The Government has responded to the recommendations of the independent Panel it appointed to review UK administrative law and has now launched a public consultation.
The Court procedure by which a decision made by a public body can be challenged (Judicial Review), has come under the spotlight in recent years due to a number of high-profile cases, most prominently concerning decisions on rights to remain in the UK and the revocation of Article 50 of the Lisbon Treaty and the prorogation of Parliament in the context of Brexit.
In July 2020 the Government launched a review by an independent Panel into whether the present Judicial Review regime strikes an appropriate balance between the rights of citizens to challenge executive decisions and the need for effective and efficient government.

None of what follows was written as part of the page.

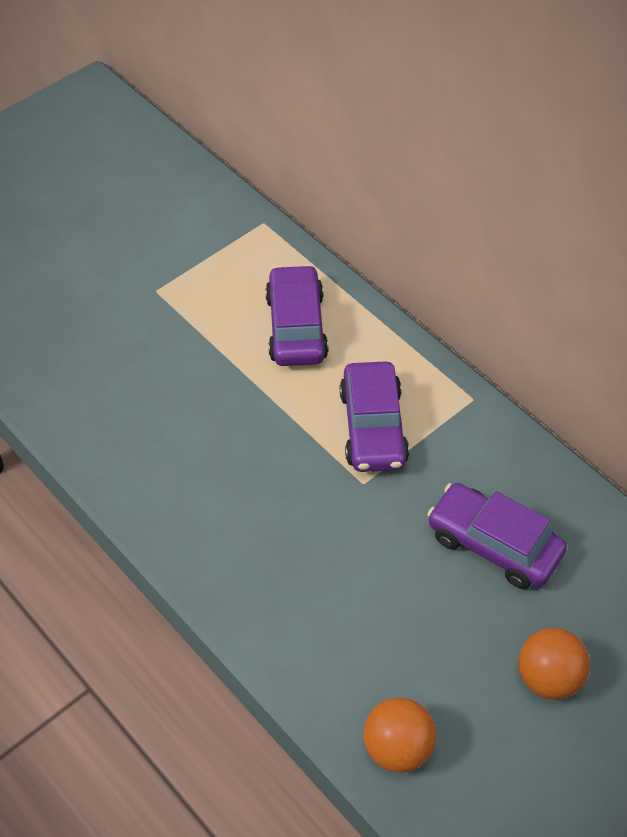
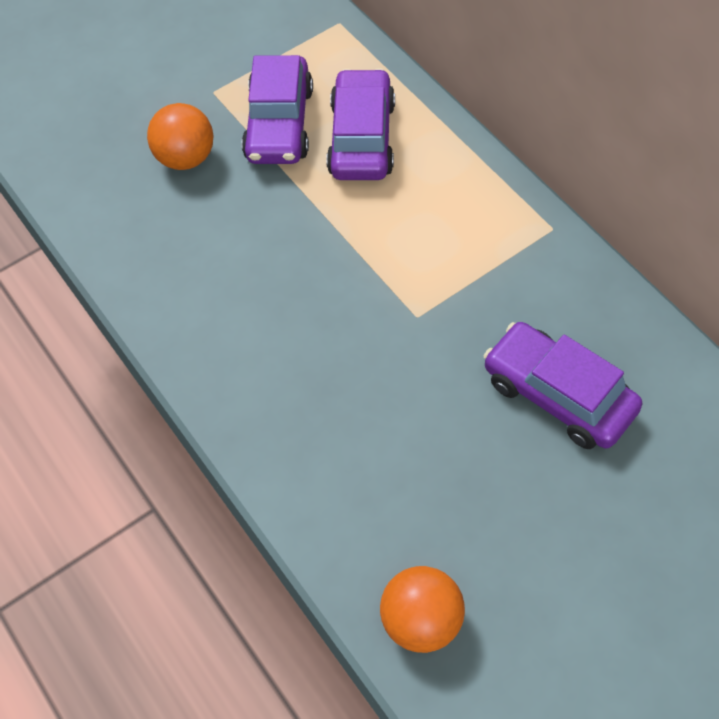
camera: 10 degrees right, 5 degrees up
(373, 427) = (435, 254): purple car -> purple car (279, 124)
(548, 677) = (606, 554): orange ball -> orange ball (186, 158)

The review has potentially significant implications for the constitutional balance between the roles of the executive, the legislature and the judiciary.
Independent Review of Administrative Law
The Panel’s report to the Government in January 2021 considered in detail the grounds, limits and procedure for Judicial Review claims. Among other things, it advised against implementing wide-reaching legislation to limit areas which are considered “no-go” for review by judges and noted that there would not be significant advantage to codifying the grounds for Judicial Review in statute.
The Panel made two recommendations for immediate reform: firstly, that the principle whereby decisions of the Upper Tribunal that permit an appeal of a decision of the First Tier Tribunal can be reviewed by the High Court on the basis of an error of law should be discontinued, and secondly that the Court should be enabled to make suspended quashing orders rather than being limited to a quashing order which takes effect immediately.
The Government’s Response
The Government has responded to the Panel’s report this month. Addressing the House of Commons on 18 March 2021, Lord Chancellor Robert Buckland stated that the Panel’s recommendations are “clear, practical and achievable” and indicated that the Government is eager to take them forward as soon as possible.
Mr Buckland went on to say however that while the Panel’s recommendations are “an excellent starting point for rebalancing our system”, the Government “would like to go further to protect the judiciary from unwanted political entanglements and restore trust in the judicial review process.” The Government’s position is that “a closer look” should be taken at the role of Judicial Review within the constitution and its operation in practice.
The Government’s position attracts opposition from those who consider its agenda to be to reduce the ability of the Courts to hold the present Government to account of the law in circumstances where it has recently found itself on the wrong side of Judicial decision making.
Consultation on Judicial Review
On issuing its response to the Panel’s report, the Government has now launched a public consultation into the proposals raised by the review. It is also consulting on further areas of potential reform such as whether to implement rules delineating which issues should not be reviewable by Judges, whether the Courts should be able to award prospective-only remedies and whether such remedies should be presumed or mandatory in challenges to Statutory Instruments.
The outcome is expected to be controversial.